Your goal: Given these entries, repeat exactly the lines starting with the one that has "middle mcp: (80, 205)" and going on through the one that has "pinky tip: (338, 311)", both included, but none of the pictures.

Supplied records:

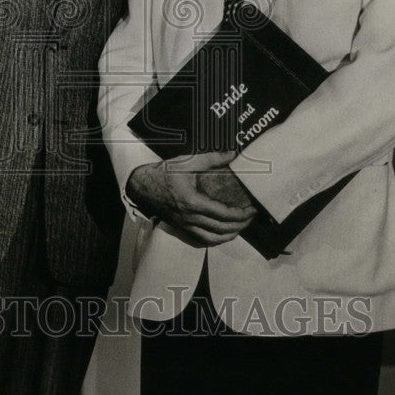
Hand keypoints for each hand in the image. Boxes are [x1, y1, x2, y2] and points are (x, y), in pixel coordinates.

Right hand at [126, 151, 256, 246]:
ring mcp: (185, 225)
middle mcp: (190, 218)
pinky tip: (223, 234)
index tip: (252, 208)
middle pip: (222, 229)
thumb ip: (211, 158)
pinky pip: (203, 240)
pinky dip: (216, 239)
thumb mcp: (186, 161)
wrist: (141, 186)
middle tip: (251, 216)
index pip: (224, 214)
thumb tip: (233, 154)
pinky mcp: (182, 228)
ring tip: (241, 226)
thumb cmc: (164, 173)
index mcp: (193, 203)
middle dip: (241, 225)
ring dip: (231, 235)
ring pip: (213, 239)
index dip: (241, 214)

* * *

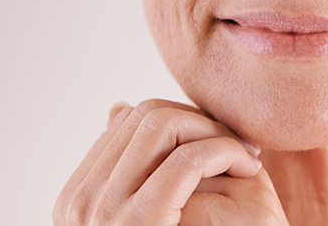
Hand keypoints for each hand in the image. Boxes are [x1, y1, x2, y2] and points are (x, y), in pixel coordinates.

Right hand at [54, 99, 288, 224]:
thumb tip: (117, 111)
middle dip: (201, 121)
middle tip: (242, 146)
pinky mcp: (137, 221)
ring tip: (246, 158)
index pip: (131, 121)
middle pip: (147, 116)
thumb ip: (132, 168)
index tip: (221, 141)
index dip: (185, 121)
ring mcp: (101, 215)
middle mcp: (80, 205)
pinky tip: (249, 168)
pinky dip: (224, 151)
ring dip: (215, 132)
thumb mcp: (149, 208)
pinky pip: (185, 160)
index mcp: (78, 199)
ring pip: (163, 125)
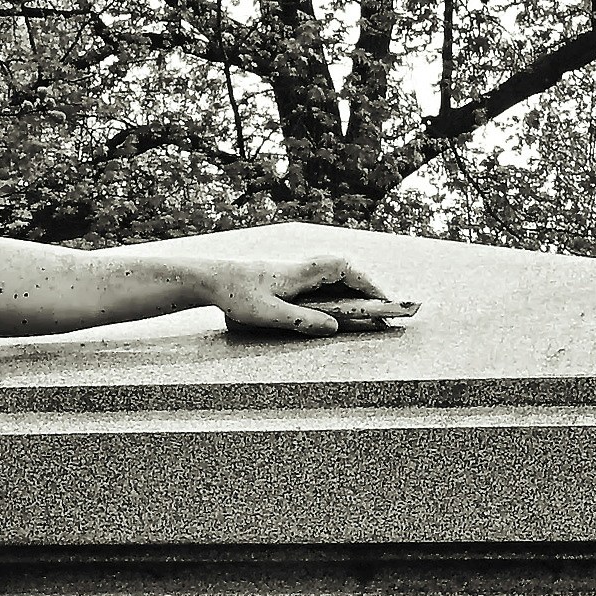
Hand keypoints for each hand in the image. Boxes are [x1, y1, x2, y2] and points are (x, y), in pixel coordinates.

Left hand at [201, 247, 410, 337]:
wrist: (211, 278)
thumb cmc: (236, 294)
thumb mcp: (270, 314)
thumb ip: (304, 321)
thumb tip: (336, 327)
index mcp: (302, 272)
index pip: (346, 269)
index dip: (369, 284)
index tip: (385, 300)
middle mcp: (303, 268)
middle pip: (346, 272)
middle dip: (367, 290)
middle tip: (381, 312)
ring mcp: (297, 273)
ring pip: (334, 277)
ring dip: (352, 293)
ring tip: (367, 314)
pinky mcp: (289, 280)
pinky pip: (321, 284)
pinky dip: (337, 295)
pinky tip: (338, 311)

Result:
middle mcp: (80, 205)
pinky tip: (249, 168)
pinky dip: (224, 151)
ring dip: (215, 132)
thumb mcp: (149, 208)
pinky pip: (185, 160)
index mcp: (78, 199)
ring pip: (163, 125)
Hand keypoints for each hand in the image. Boxes are [x1, y1, x2, y2] and points are (x, y), in pixel coordinates.

Left hand at [201, 247, 410, 337]:
wrist: (211, 278)
thumb cmc: (236, 294)
thumb mcp: (270, 314)
thumb ip: (304, 321)
thumb tip: (336, 327)
index mcp: (302, 272)
index pip: (346, 269)
index dip: (369, 284)
index tip: (385, 300)
middle mcp: (303, 268)
middle pip: (346, 272)
middle dip: (367, 290)
middle tip: (381, 312)
ring mcp: (297, 273)
ring pip: (334, 277)
ring dip: (352, 293)
ring tip: (367, 314)
pinky mcp: (289, 280)
pinky pip: (321, 284)
pinky dip: (337, 295)
pinky tip: (338, 311)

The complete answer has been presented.